#### TEXT BLOCK
-------
Lately I have been having it pounded into me that I am not a very good tradesman. I wish I did not have to be reminded of this so often, but it is unavoidable when my job title calls for me to actually be a tradesman. All things considered, I should be grateful this does not happen more often.

Only I am not. Sometimes I think it would be better if it was widely known how much I suck so that I wouldn’t have to feel like I was living some kind of lie. But really I know I would hate it if everyone found out before I got a different job title that didn’t say that I was a tradesman. Nobody wants to be known as the guy who cannot do his job.

I have complained about this often enough that you’re all probably sick of it. But right now it is feeding into the winter doldrums and other things that are making me unhappy to raise the “I got to get out of this title” feeling to a fevered pitch.

And this is bad, because plausible opportunities for getting out of Dodge have been coming thick and fast. Or at least it seems that way.

Actually, there have only been two opportunities. One was a no-job-security job supervising a bad crew in a place that I don’t ever want to be regardless of the circumstances. Another is the equivalent of going back to kindergarten just so I will feel competent.

And I guess that is what’s scaring me. I want out so bad right about now that really bad ideas almost seem like good ones. I am afraid that if given a bad choice that is not so obviously bad, I would take it even though I know better.

‘The grass is greener someplace else’ is one of those stupid lies that we tell ourselves all the time. For all my griping, I don’t have it bad at all. I need to keep that in mind and ride through this. I don’t want to make any decisions with my emotions.

But it does not help that I feel like that shortly all doors are going to slam shut and I will be trapped in this situation.
-------
#### EXTRACTED INFORMATION
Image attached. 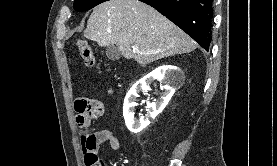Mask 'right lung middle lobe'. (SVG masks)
-------
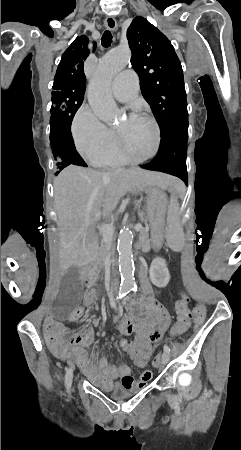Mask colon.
-------
#### REQUEST A
Quote every sentence in the tradesman text that begins with the word "I".
#### REQUEST B
Answer these questions from the tradesman text:
(i) Which season's doldrums does the writer mention?
(ii) How many opportunities does the writer say there have actually been?
(iii) What sort of crew would the first opportunity have had the writer supervise?
The entries play no part in what follows.

#### WRITTEN RESPONSE A
I wish I did not have to be reminded of this so often, but it is unavoidable when my job title calls for me to actually be a tradesman.
I have complained about this often enough that you’re all probably sick of it.
I want out so bad right about now that really bad ideas almost seem like good ones.
I am afraid that if given a bad choice that is not so obviously bad, I would take it even though I know better.
I need to keep that in mind and ride through this.
I don’t want to make any decisions with my emotions.

#### WRITTEN RESPONSE B
(i) Winter.
(ii) Two.
(iii) A bad crew.